#### Task instructions:
An exact copy of the entries is required, with every image omitted.

*** Begin section ***

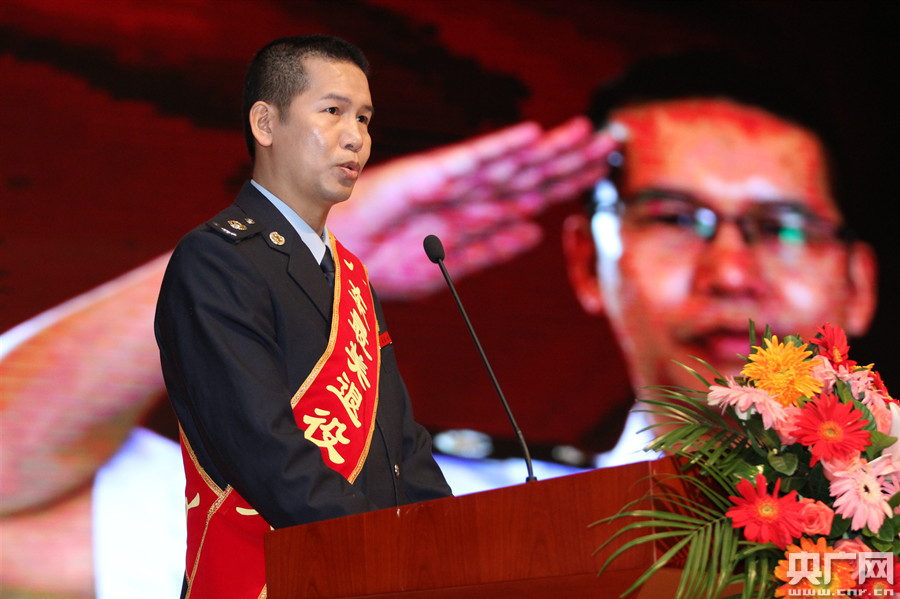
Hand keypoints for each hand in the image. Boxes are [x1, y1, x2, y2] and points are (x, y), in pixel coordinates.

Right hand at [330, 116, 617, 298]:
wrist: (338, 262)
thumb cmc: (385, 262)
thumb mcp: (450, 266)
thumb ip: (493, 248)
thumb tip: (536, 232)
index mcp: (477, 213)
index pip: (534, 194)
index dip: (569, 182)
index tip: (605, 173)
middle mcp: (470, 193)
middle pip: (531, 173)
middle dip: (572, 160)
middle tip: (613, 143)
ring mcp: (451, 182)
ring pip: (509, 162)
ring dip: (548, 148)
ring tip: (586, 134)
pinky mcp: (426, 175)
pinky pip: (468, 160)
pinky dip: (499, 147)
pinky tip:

*** End section ***

#### Solution to this exercise:
Hand keypoints for each hand in the image. Boxes are [x1, y1, x2, y2] and points are (x, y), in pixel coordinates.

Right hand at [330, 116, 617, 298]:
wrist: (338, 262)
thumb cmc: (385, 262)
thumb mcp: (450, 266)
thumb ip: (493, 248)
thumb tip: (536, 232)
index mcp: (477, 213)
index pip: (534, 194)
index dip: (569, 182)
index tip: (605, 173)
middle mcp: (470, 193)
middle pip: (531, 173)
middle dip: (572, 160)
middle tip: (613, 143)
ring mcp: (451, 182)
ring pip: (509, 162)
ring dip: (548, 148)
ring tip: (586, 134)
pinky mcp: (426, 175)
pinky pip: (468, 160)
pinky dip: (499, 147)
pinky tip:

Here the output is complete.